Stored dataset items
%%

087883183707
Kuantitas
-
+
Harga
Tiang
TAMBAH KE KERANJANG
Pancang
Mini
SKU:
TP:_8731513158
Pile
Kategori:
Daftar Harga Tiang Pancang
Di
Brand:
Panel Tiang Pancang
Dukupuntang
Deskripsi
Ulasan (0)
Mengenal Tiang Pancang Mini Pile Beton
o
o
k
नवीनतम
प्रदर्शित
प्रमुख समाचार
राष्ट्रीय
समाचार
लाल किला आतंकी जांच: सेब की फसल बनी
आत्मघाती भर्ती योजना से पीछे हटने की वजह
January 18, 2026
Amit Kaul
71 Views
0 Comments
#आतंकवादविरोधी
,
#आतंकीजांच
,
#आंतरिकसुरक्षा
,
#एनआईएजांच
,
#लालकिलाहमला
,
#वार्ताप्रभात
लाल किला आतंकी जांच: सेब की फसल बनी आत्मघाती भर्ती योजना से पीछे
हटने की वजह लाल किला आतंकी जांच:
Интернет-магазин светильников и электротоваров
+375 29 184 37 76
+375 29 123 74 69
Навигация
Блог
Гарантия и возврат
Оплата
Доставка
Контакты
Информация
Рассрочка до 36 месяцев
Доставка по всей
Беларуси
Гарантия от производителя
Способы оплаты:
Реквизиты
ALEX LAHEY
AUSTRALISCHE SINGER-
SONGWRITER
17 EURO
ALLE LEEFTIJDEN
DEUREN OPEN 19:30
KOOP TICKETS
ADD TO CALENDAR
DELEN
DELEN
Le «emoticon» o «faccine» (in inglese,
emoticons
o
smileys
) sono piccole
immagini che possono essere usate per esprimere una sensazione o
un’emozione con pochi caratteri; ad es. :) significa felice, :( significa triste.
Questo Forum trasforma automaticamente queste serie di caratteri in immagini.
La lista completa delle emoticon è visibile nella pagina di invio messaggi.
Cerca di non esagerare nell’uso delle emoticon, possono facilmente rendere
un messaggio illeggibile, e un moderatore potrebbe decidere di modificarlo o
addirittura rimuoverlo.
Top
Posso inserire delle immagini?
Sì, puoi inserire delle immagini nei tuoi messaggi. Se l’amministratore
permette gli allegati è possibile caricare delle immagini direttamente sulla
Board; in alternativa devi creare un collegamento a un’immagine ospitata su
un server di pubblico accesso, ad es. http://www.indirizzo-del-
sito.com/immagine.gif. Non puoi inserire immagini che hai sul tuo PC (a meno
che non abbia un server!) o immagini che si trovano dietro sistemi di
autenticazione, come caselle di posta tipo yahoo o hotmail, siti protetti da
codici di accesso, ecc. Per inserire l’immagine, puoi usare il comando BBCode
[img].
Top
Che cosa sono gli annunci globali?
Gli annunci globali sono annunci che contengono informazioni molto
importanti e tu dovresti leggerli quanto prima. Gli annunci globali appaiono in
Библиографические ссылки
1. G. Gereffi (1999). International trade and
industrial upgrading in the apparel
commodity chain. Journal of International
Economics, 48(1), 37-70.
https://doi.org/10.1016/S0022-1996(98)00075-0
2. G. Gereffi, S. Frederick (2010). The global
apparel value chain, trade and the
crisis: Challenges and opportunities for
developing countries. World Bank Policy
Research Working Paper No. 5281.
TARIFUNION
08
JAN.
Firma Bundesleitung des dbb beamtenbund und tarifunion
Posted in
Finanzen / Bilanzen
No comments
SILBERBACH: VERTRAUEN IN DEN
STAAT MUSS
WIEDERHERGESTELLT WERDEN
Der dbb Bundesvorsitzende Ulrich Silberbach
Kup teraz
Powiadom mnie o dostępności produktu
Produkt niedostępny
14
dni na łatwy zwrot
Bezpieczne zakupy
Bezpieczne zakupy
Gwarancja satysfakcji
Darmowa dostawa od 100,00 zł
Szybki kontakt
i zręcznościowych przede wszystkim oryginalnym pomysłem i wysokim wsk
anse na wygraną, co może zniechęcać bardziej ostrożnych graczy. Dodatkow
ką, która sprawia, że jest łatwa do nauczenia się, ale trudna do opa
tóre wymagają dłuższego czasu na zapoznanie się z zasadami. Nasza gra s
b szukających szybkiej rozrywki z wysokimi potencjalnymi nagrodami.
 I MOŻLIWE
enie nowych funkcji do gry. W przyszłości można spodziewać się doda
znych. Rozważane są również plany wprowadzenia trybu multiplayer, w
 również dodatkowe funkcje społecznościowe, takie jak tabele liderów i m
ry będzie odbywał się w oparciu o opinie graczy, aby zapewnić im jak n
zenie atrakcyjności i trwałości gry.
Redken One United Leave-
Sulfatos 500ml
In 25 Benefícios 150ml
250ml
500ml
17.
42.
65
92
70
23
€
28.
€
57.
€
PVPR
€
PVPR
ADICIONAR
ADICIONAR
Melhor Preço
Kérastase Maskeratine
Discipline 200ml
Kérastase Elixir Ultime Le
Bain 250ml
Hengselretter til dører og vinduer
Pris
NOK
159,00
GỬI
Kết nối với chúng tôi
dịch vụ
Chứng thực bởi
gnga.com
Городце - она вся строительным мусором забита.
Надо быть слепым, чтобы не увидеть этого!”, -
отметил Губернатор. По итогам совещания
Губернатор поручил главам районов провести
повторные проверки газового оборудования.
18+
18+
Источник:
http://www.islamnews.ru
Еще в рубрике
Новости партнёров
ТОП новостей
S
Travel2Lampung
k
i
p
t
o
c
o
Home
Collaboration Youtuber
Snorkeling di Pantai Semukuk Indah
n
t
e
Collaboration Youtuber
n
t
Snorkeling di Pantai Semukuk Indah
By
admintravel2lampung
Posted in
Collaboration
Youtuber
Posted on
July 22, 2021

%%

» **REQUIRED ACTION**: Convert the portion of the data that opens with its first line and closes with the line containing "Sì, puoi inserire" into a numbered list, with any blank lines omitted.

» **PROBLEM SOLUTION**:
1. 087883183707
2. Kuantitas
3. -
4. +
5. Harga
6. Tiang
7. TAMBAH KE KERANJANG
8. Pancang
9. Mini
10. SKU:
11. TP:_8731513158
12. Pile
13. Kategori:
14. Daftar Harga Tiang Pancang
15. Di
16. Brand:
17. Panel Tiang Pancang
18. Dukupuntang
19. Deskripsi
20. Ulasan (0)
21. Mengenal Tiang Pancang Mini Pile Beton
22. o
23. o
24. k
25. नवीनतम
26. प्रदर्शित
27. प्रमुख समाचार
28. राष्ट्रीय
29. समाचार
30. लाल किला आतंकी जांच: सेब की फसल बनी
31. आत्मघाती भर्ती योजना से पीछे हटने की वजह
32. January 18, 2026
33. Amit Kaul
34. 71 Views
35. 0 Comments
36. #आतंकवादविरोधी
37. ,
38. #आतंकीजांच
39. ,
40. #आंतरिकसुरक्षा
41. ,
42. #एनआईएजांच
43. ,
44. #लालकिलाहमला
45. ,
46. #वार्ताप्रभात
47. लाल किला आतंकी जांच: सेब की फसल बनी आत्मघाती भर्ती योजना से पीछे
48. हटने की वजह लाल किला आतंकी जांच:
49. Интернет-магазин светильников и электротоваров
50. +375 29 184 37 76
51. +375 29 123 74 69
52. Навигация
53. Блог
54. Гарантия и возврат
55. Оплата
56. Доставка
57. Контакты
58. Информация
59. Рассрочка до 36 месяцев
60. Доставка по всей
61. Беларуси
62. Гарантия от производителя
63. Способы оплаты:
64. Реквизиты
65. ALEX LAHEY
66. AUSTRALISCHE SINGER-
67. SONGWRITER
68. 17 EURO
69. ALLE LEEFTIJDEN
70. DEUREN OPEN 19:30
71. KOOP TICKETS
72. ADD TO CALENDAR
73. DELEN
74. DELEN
75. Le «emoticon» o «faccine» (in inglese,
76. emoticons
77. o
78. smileys
79. ) sono piccole
80. immagini che possono essere usate per esprimere una sensazione o
81. un’emozione con pochi caratteri; ad es. :) significa felice, :( significa triste.
82. Questo Forum trasforma automaticamente queste serie di caratteri in immagini.
83. La lista completa delle emoticon è visibile nella pagina di invio messaggi.
84. Cerca di non esagerare nell’uso delle emoticon, possono facilmente rendere
85. un messaggio illeggibile, e un moderatore potrebbe decidere di modificarlo o
86. addirittura rimuoverlo.
87. Top
88. Posso inserire delle immagini?
89. Sì, puoi inserire delle immagini nei tuoi messaggi. Se l’amministratore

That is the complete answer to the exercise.